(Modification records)

------------------------------------

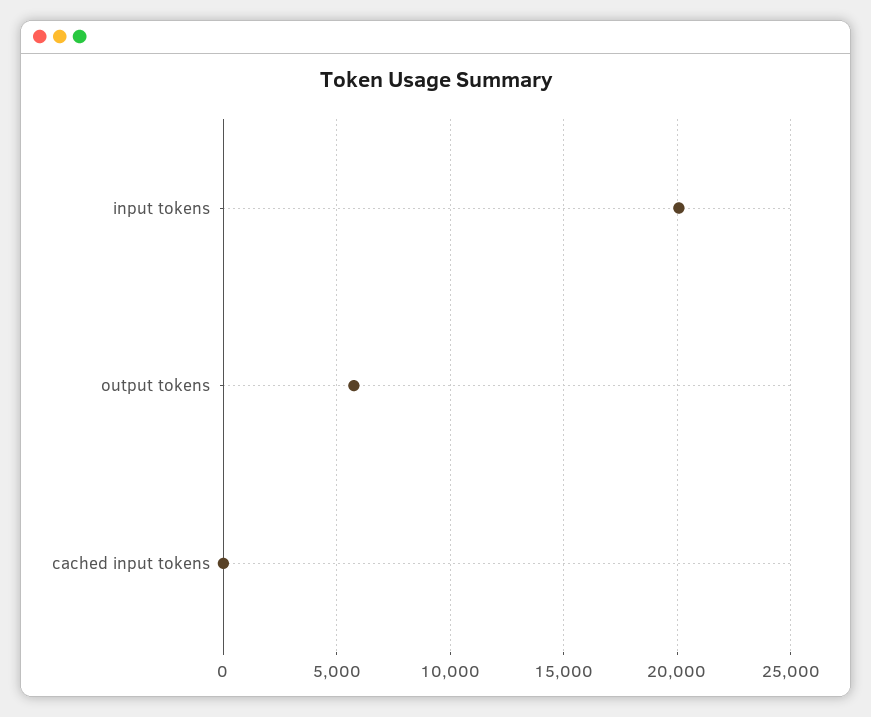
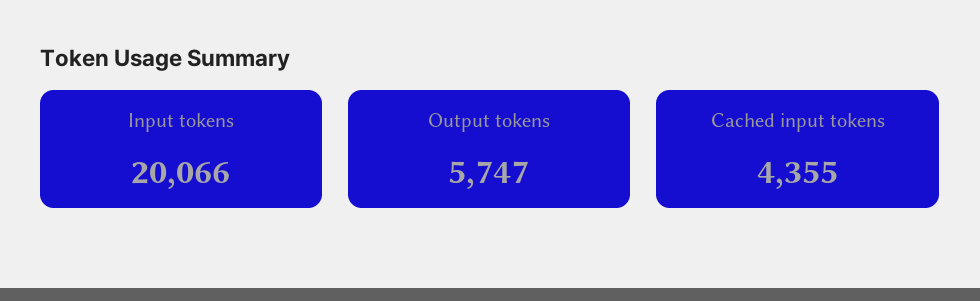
  {
    "input tokens": 20066,
    "output tokens": 5747,
-   "cached input tokens": 0
+   "cached input tokens": 4355
  }

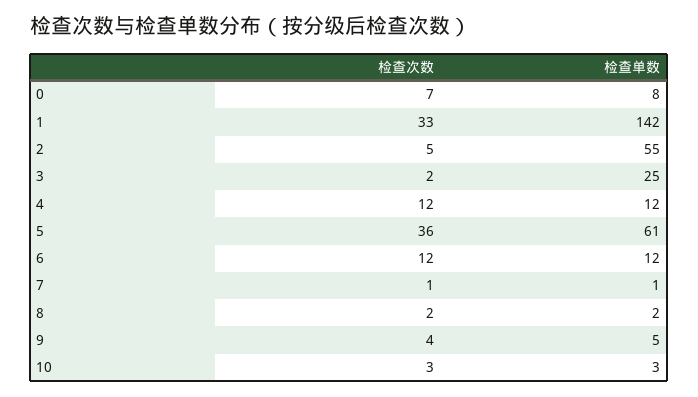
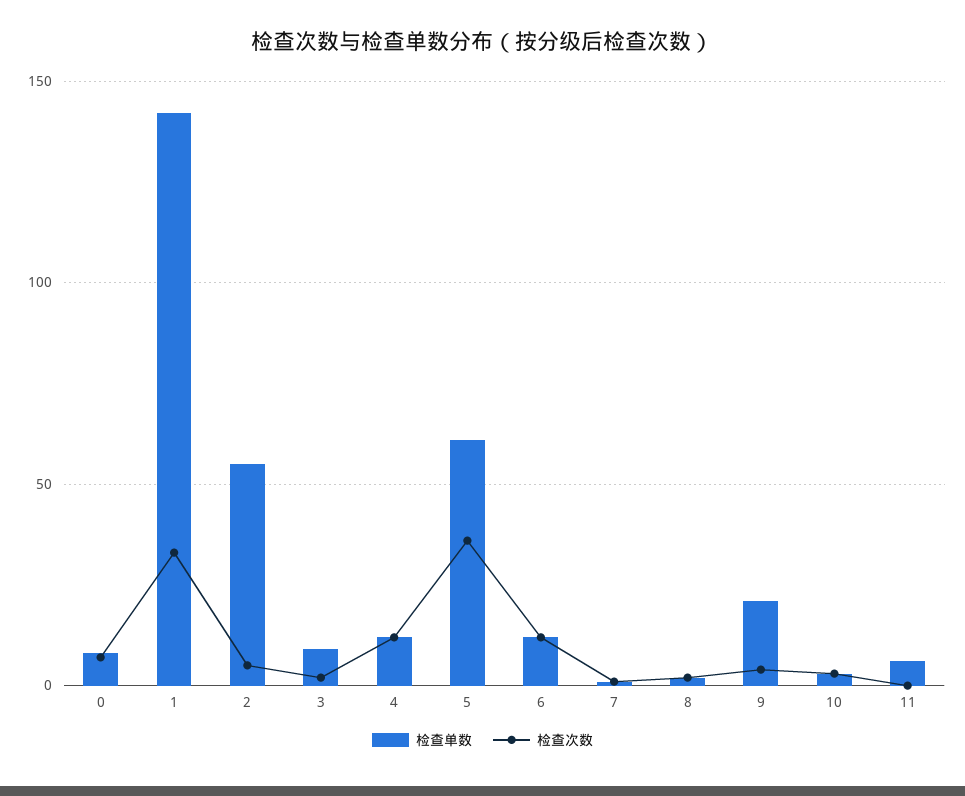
  {
    "检查次数": {
      "0": 7,
      "1": 33,
      "2": 5,
      "3": 2,
      "4": 12,
      "5": 36,
      "6": 12,
      "7": 1,
      "8": 2,
      "9": 4,
-     "10": 3
+     "10": 3,
+     "11": 0
    },
    "检查单数": {
      "0": 8,
      "1": 142,
      "2": 55,
-     "3": 25,
+     "3": 10,
      "4": 12,
      "5": 61,
      "6": 12,
      "7": 1,
      "8": 2,
-     "9": 5,
+     "9": 20,
-     "10": 3
+     "10": 3,
+     "11": 5
    }
  }

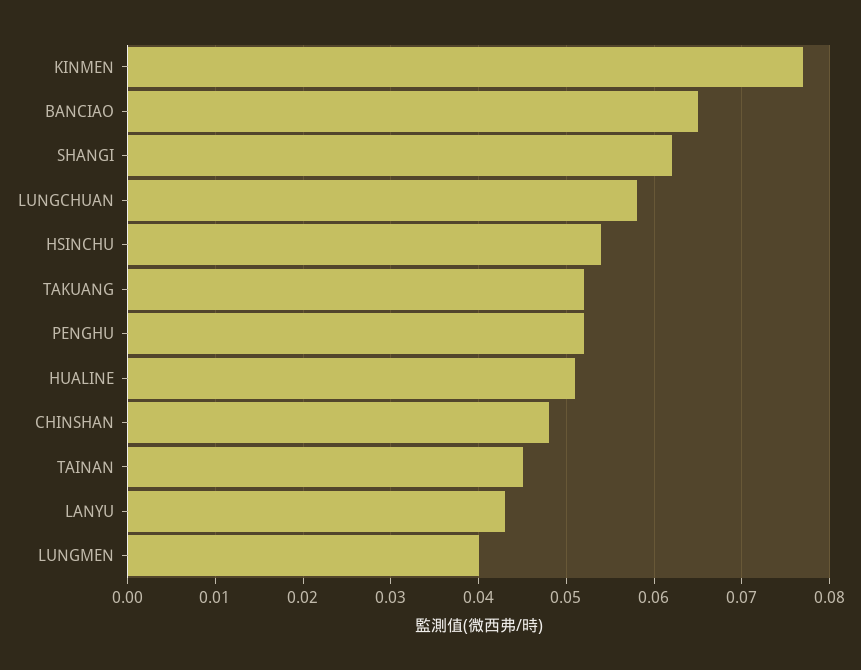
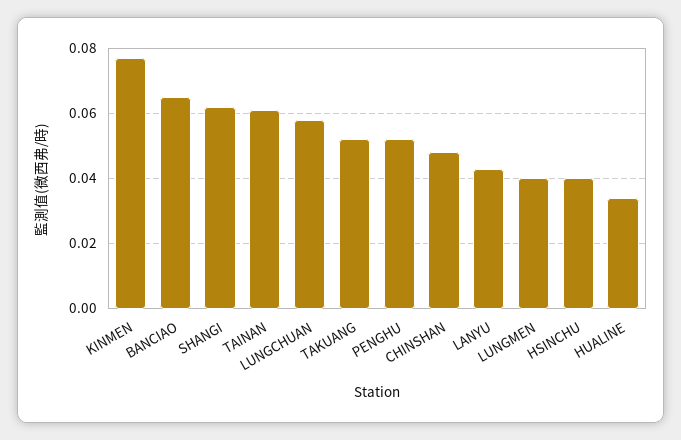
  {
    "KINMEN": 0.077,
    "BANCIAO": 0.065,
    "SHANGI": 0.062,
    "LUNGCHUAN": 0.058,
-   "HSINCHU": 0.054,
+   "HSINCHU": 0.04,
    "TAKUANG": 0.052,
    "PENGHU": 0.052,
-   "HUALINE": 0.051,
+   "HUALINE": 0.035,
    "CHINSHAN": 0.048,
-   "TAINAN": 0.045,
+   "TAINAN": 0.06,
    "LANYU": 0.043,
    "LUNGMEN": 0.04
  }

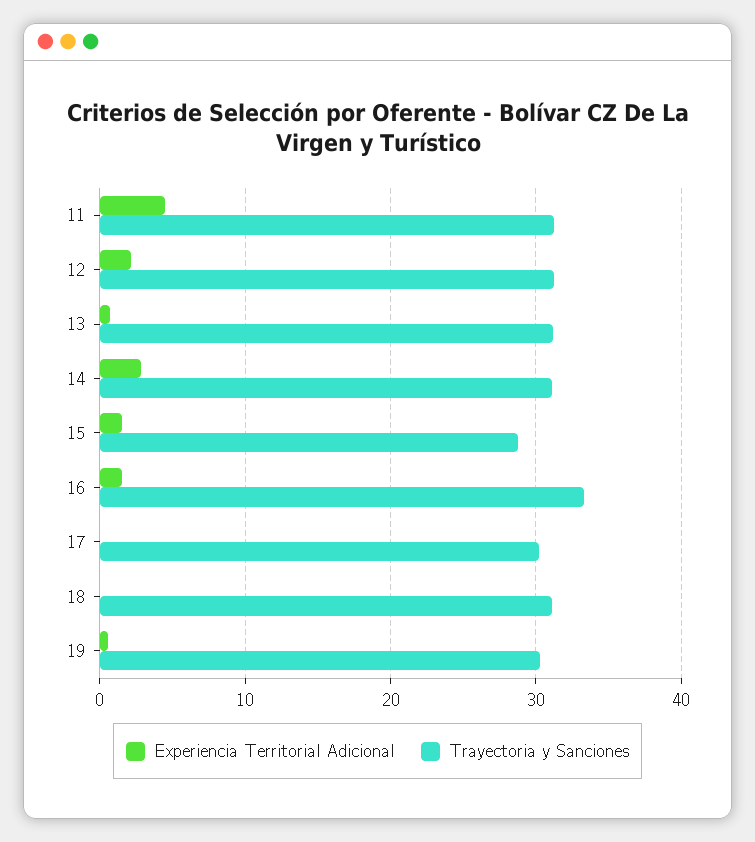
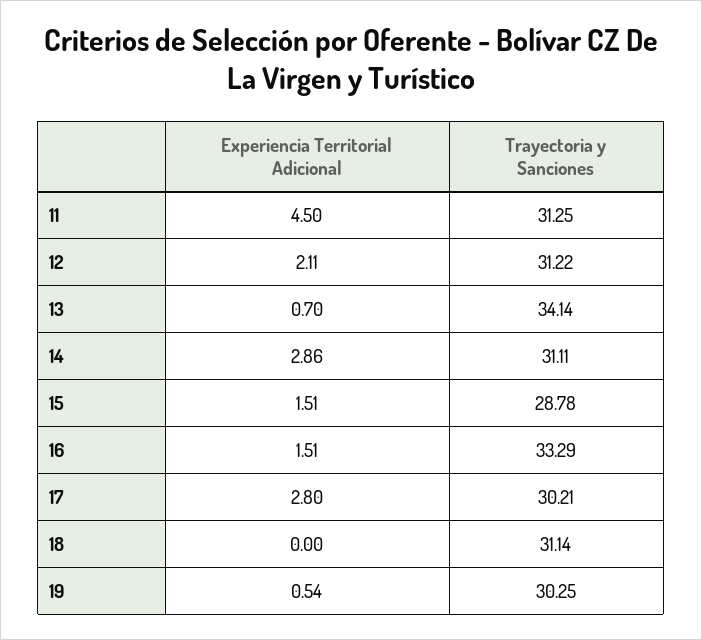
  {
    "Experiencia Territorial Adicional": {
      "11": 4.5,
      "12": 2.11,
      "13": 0.7,
      "14": 2.86,
      "15": 1.51,
      "16": 1.51,
-     "17": 0,
+     "17": 2.8,
      "18": 0,
      "19": 0.54
    },
    "Trayectoria y Sanciones": {
      "11": 31.25,
      "12": 31.22,
-     "13": 31,
+     "13": 34.14,
      "14": 31.11,
      "15": 28.78,
      "16": 33.29,
      "17": 30.21,
      "18": 31.14,
      "19": 30.25
    }
  }

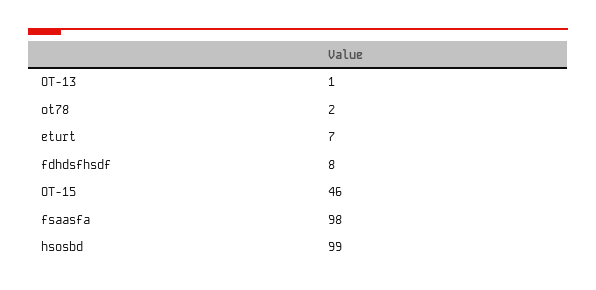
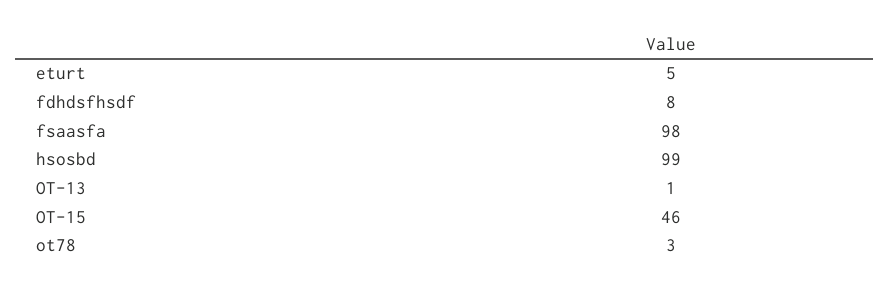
  {
    "OT-13": 1,
-   "ot78": 2,
+   "ot78": 3,
-   "eturt": 7,
+   "eturt": 5,
    "fdhdsfhsdf": 8,
    "OT-15": 46,
    "fsaasfa": 98,
    "hsosbd": 99
  }

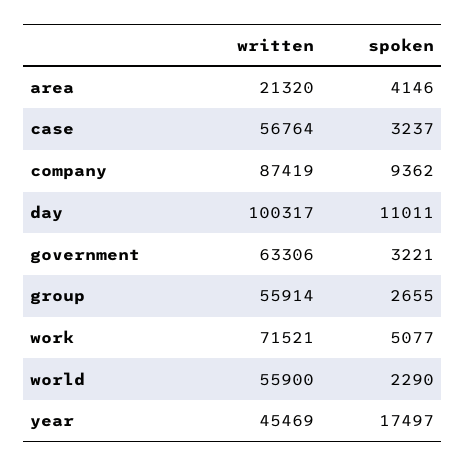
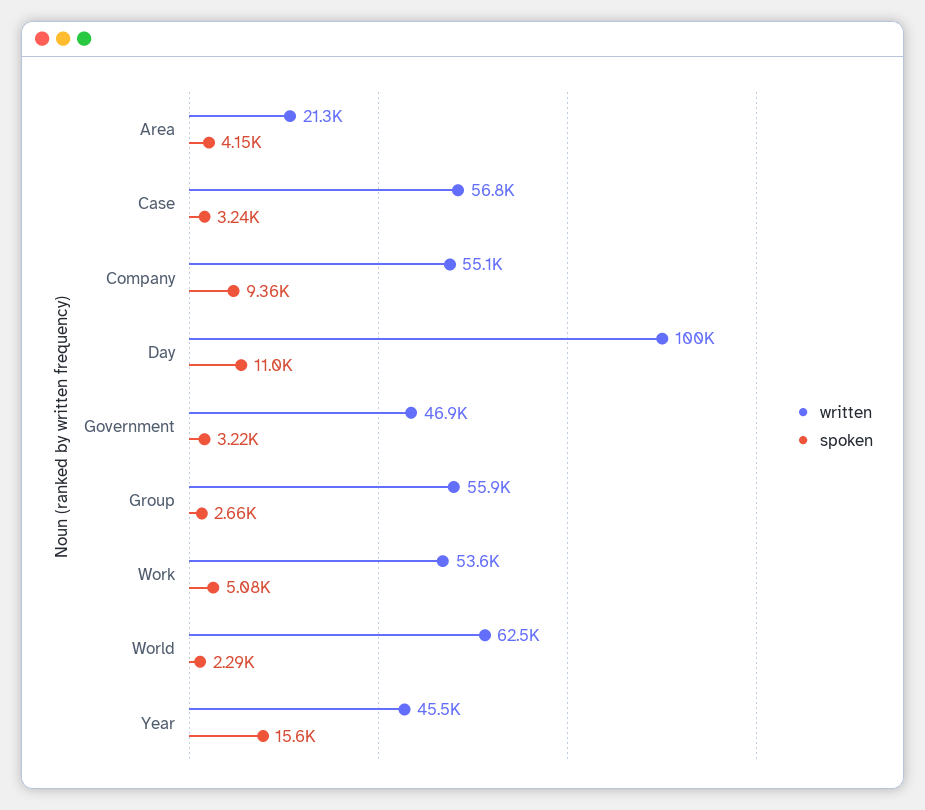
  {
    "written": {
      "area": 21320,
      "case": 56764,
-     "company": 87419,
+     "company": 55100,
      "day": 100317,
-     "government": 63306,
+     "government": 46900,
      "group": 55914,
-     "work": 71521,
+     "work": 53600,
-     "world": 55900,
+     "world": 62500,
      "year": 45469
    },
    "spoken": {
      "area": 4146,
      "case": 3237,
      "company": 9362,
      "day": 11011,
      "government": 3221,
      "group": 2655,
      "work": 5077,
      "world": 2290,
-     "year": 17497
+     "year": 15600
    }
  }

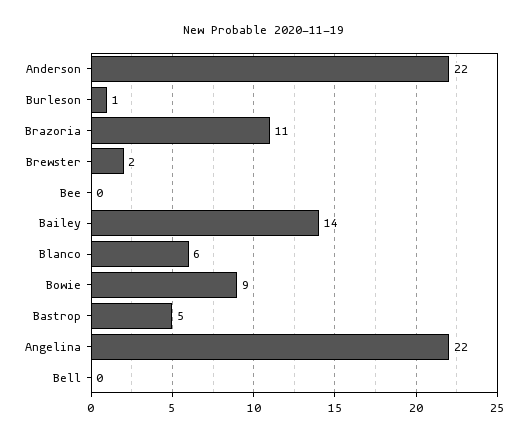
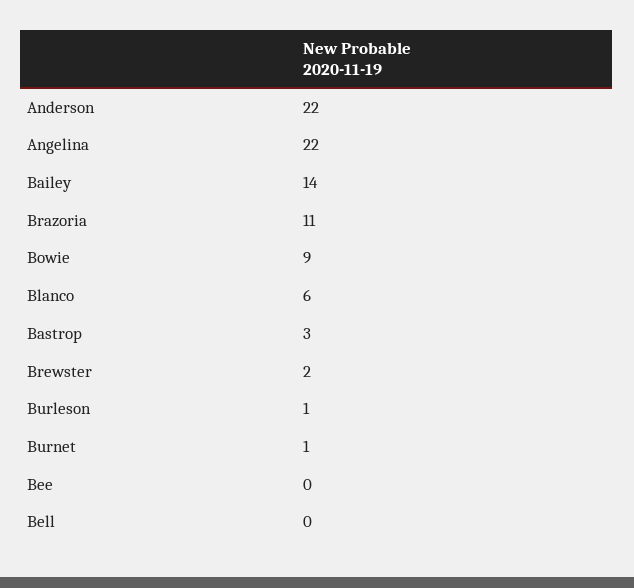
  {
    "Anderson": 22,
    "Burleson": 1,
    "Brazoria": 11,
    "Brewster": 2,
    "Bee": 0,
    "Bailey": 14,
    "Blanco": 6,
    "Bowie": 9,
-   "Bastrop": 5,
+   "Bastrop": 3,
    "Angelina": 22,
-   "Bell": 0
+   "Bell": 0,
+   "Burnet": 1
  }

------------------------------------

* _YOUR GOAL_: Could you copy the lines above exactly and skip the images?

* _ANSWER FOR THIS EXERCISE_:
  {
    "input tokens": 20066,
    "output tokens": 5747,
-   "cached input tokens": 0
+   "cached input tokens": 4355
  }

  {
    "检查次数": {
      "0": 7,
      "1": 33,
      "2": 5,
      "3": 2,
      "4": 12,
      "5": 36,
      "6": 12,
      "7": 1,
      "8": 2,
      "9": 4,
-     "10": 3
+     "10": 3,
+     "11": 0
    },
    "检查单数": {
      "0": 8,
      "1": 142,
      "2": 55,
-     "3": 25,
+     "3": 10,
      "4": 12,
      "5": 61,
      "6": 12,
      "7": 1,
      "8": 2,
-     "9": 5,
+     "9": 20,
-     "10": 3
+     "10": 3,
+     "11": 5
    }
  }

  {
    "KINMEN": 0.077,
    "BANCIAO": 0.065,
    "SHANGI": 0.062,
    "LUNGCHUAN": 0.058,
-   "HSINCHU": 0.054,
+   "HSINCHU": 0.04,
    "TAKUANG": 0.052,
    "PENGHU": 0.052,
-   "HUALINE": 0.051,
+   "HUALINE": 0.035,
    "CHINSHAN": 0.048,
-   "TAINAN": 0.045,
+   "TAINAN": 0.06,
    "LANYU": 0.043,
    "LUNGMEN": 0.04
  }

  {
    "Experiencia Territorial Adicional": {
      "11": 4.5,
      "12": 2.11,
      "13": 0.7,
      "14": 2.86,
      "15": 1.51,
      "16": 1.51,
-     "17": 0,
+     "17": 2.8,
      "18": 0,
      "19": 0.54
    },
    "Trayectoria y Sanciones": {
      "11": 31.25,
      "12": 31.22,
-     "13": 31,
+     "13": 34.14,
      "14": 31.11,
      "15": 28.78,
      "16": 33.29,
      "17": 30.21,
      "18": 31.14,
      "19": 30.25
    }
  }

  {
    "OT-13": 1,
-   "ot78": 2,
+   "ot78": 3,
-   "eturt": 7,
+   "eturt": 5,
    "fdhdsfhsdf": 8,
    "OT-15": 46,
    "fsaasfa": 98,
    "hsosbd": 99
  }

  {
    "written": {
      "area": 21320,
      "case": 56764,
-     "company": 87419,
+     "company": 55100,
      "day": 100317,
-     "government": 63306,
+     "government": 46900,
      "group": 55914,
-     "work": 71521,
+     "work": 53600,
-     "world": 55900,
+     "world": 62500,
      "year": 45469
    },
    "spoken": {
      "area": 4146,
      "case": 3237,
      "company": 9362,
      "day": 11011,
      "government": 3221,
      "group": 2655,
      "work": 5077,
      "world": 2290,
-     "year": 17497
+     "year": 15600
    }
  }

  {
    "Anderson": 22,
    "Burleson": 1,
    "Brazoria": 11,
    "Brewster": 2,
    "Bee": 0,
    "Bailey": 14,
    "Blanco": 6,
    "Bowie": 9,
-   "Bastrop": 5,
+   "Bastrop": 3,
    "Angelina": 22,
-   "Bell": 0
+   "Bell": 0,
+   "Burnet": 1
  }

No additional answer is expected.